→ **Data shown**
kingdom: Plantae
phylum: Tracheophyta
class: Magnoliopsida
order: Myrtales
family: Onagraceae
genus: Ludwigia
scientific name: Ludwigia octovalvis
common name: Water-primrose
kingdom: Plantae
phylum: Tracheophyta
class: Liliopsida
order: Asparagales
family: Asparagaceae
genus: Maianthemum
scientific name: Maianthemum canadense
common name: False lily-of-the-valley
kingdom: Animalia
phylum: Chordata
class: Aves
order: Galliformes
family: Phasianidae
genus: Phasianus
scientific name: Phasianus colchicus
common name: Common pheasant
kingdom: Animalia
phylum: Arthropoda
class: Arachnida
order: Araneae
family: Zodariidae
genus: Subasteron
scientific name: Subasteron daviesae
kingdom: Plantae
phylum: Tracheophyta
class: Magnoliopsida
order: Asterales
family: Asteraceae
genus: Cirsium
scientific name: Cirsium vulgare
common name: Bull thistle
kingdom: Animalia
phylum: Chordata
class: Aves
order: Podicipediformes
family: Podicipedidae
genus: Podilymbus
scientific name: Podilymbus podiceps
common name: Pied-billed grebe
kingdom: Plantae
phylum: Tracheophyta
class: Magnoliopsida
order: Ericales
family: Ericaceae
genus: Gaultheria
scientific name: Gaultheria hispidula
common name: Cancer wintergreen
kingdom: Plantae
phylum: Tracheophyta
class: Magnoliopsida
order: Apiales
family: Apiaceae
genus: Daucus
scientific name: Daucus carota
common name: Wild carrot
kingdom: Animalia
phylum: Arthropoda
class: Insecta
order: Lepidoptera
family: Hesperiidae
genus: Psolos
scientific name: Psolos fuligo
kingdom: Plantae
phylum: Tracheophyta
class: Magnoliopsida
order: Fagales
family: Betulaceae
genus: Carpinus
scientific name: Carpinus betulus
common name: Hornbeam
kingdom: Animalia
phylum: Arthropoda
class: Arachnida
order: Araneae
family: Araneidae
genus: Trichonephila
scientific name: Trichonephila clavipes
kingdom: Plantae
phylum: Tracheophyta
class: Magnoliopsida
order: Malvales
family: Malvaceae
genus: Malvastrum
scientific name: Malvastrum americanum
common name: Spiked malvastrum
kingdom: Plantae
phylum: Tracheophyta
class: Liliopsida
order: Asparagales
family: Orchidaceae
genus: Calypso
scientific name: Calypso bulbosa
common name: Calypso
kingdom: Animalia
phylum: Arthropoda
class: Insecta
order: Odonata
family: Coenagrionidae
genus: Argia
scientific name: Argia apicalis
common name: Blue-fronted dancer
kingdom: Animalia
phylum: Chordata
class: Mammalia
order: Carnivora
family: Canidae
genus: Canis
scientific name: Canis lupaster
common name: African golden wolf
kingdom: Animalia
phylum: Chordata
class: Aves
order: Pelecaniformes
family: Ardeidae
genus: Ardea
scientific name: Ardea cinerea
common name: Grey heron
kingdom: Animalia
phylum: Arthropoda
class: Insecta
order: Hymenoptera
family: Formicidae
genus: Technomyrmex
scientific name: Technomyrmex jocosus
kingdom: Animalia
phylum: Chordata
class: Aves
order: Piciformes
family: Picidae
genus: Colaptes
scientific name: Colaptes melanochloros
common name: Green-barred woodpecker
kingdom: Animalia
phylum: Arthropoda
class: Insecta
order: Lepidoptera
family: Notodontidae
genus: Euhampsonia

→ **Aim of the task**
Reproduce every line of the records above, in order and without changing anything.

→ **Task response**
kingdom: Plantae
phylum: Tracheophyta
class: Magnoliopsida
order: Myrtales
family: Onagraceae
genus: Ludwigia
scientific name: Ludwigia octovalvis
common name: Water-primrose
kingdom: Plantae
phylum: Tracheophyta
class: Liliopsida
order: Asparagales
family: Asparagaceae
genus: Maianthemum
scientific name: Maianthemum canadense
common name: False lily-of-the-valley
kingdom: Animalia
phylum: Chordata
class: Aves
order: Galliformes
family: Phasianidae
genus: Phasianus
scientific name: Phasianus colchicus
common name: Common pheasant
kingdom: Animalia
phylum: Arthropoda
class: Arachnida
order: Araneae
family: Zodariidae
genus: Subasteron
scientific name: Subasteron daviesae
kingdom: Plantae
phylum: Tracheophyta
class: Magnoliopsida
order: Asterales
family: Asteraceae
genus: Cirsium
scientific name: Cirsium vulgare
common name: Bull thistle
kingdom: Animalia
phylum: Chordata
class: Aves
order: Podicipediformes
family: Podicipedidae
genus: Podilymbus
scientific name: Podilymbus podiceps
common name: Pied-billed grebe
kingdom: Plantae
phylum: Tracheophyta
class: Magnoliopsida
order: Ericales
family: Ericaceae
genus: Gaultheria
scientific name: Gaultheria hispidula
common name: Cancer wintergreen
kingdom: Plantae
phylum: Tracheophyta
class: Magnoliopsida
order: Apiales
family: Apiaceae
genus: Daucus
scientific name: Daucus carota
common name: Wild carrot
kingdom: Animalia
phylum: Arthropoda
class: Insecta
order: Lepidoptera
family: Hesperiidae
genus: Psolos
scientific name: Psolos fuligo
kingdom: Plantae
phylum: Tracheophyta
class: Magnoliopsida
order: Fagales
family: Betulaceae
genus: Carpinus
scientific name: Carpinus betulus
common name: Hornbeam
kingdom: Animalia
phylum: Arthropoda
class: Arachnida
order: Araneae
family: Araneidae
genus: Trichonephila
scientific name: Trichonephila clavipes
kingdom: Plantae
phylum: Tracheophyta
class: Magnoliopsida
order: Malvales
family: Malvaceae
genus: Malvastrum
scientific name: Malvastrum americanum
common name: Spiked malvastrum
kingdom: Plantae
phylum: Tracheophyta
class: Liliopsida
order: Asparagales
family: Orchidaceae
genus: Calypso
scientific name: Calypso bulbosa
common name: Calypso
kingdom: Animalia
phylum: Arthropoda
class: Insecta
order: Odonata
family: Coenagrionidae
genus: Argia
scientific name: Argia apicalis
common name: Blue-fronted dancer
kingdom: Animalia
phylum: Chordata
class: Mammalia
order: Carnivora
family: Canidae
genus: Canis
scientific name: Canis lupaster
common name: African golden wolf
kingdom: Animalia
phylum: Chordata
class: Aves
order: Pelecaniformes
family: Ardeidae
genus: Ardea
scientific name: Ardea cinerea
common name: Grey heron
kingdom: Animalia
phylum: Arthropoda
class: Insecta
order: Hymenoptera
family: Formicidae
genus: Technomyrmex
scientific name: Technomyrmex jocosus
kingdom: Animalia
phylum: Chordata
class: Aves
order: Piciformes
family: Picidae
genus: Colaptes
scientific name: Colaptes melanochloros
common name: Green-barred woodpecker
kingdom: Animalia
phylum: Arthropoda
class: Insecta
order: Lepidoptera
family: Notodontidae
genus: Euhampsonia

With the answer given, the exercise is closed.